LAWS(CAL)-1991-1-1

MAHAMAYA ROW CHOUDHURY Vs. LAND ACQUISITION COLLECTOR

Decided On January 30, 1991
MAHAMAYA ROW CHOUDHURY Appellant
V/S
LAND ACQUISITION COLLECTOR Respondents

JUDGEMENT

(1.) WE would like to place on record that we have very much appreciated the endeavour made by the learned counsel for the parties to assist us as best at they could. But after giving our anxious advertence to their arguments and to the materials on record as at present, we are satisfied that only two questions realy survive for our consideration in this appeal and no other question need obtain us for the present.

(2.) THE first question is whether the notice Of requisition under section 3 of the West Bengal Land (Requisition and Acquisition) Act, 1948 is valid and was validly served. And the Second question is that since the public purpose for which the land has been requisitioned relates to the Calcutta Improvement trust whether the authorities concerned could resort to this West Bengal Act of 1948 at all when the Calcutta Improvement Act 1911 itself provides for acquisition of land for such purpose.

(3.) AS the first question, we are satisfied that the challenge to the service of noitice a behalf of the appellant was rather half-hearted.

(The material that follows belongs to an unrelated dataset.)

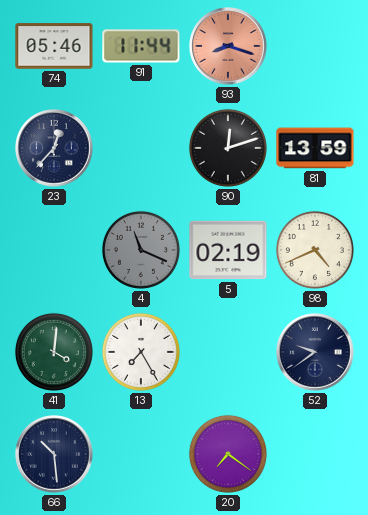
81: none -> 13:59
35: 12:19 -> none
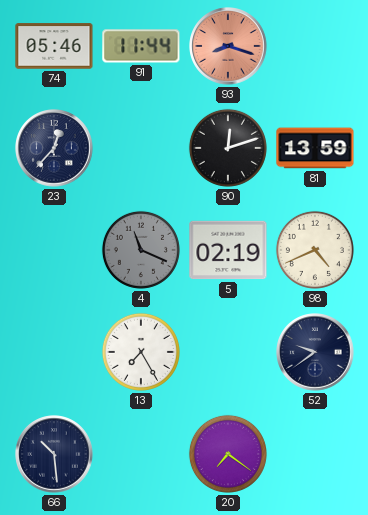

The respondents is paragraph 6 (c) and paragraph 9 of their affidavit have categorically stated about the mode in which the process-server of the office of the First Land acquisition Collector served the notice and it has been stated that the same was done by affixing the notice on the front door of the residential house of the appellant. To this, the reply of the appellant is that there is no front door in this residence and as such no notice could be affixed on the front door. If a notice was served on the premises, as required under the relevant Act and the Rules made thereunder, the mere fact that it was not affixed on the front door but was affixed at some other conspicuous place cannot invalidate the notice. As has been repeatedly ruled by the Supreme Court, the tendency of the courts to technicalities must be deprecated and it is the substance that must count and must be allowed to take precedence over mere form and formalities. The learned trial Judge has also dealt with this aspect in appreciable details and after hearing the learned Counsel for the parties on going through the records we find no reason to come to any different conclusion. We, accordingly, hold that the notice of requisition under Section 3 of the Act of 1948 was legally served as required by law.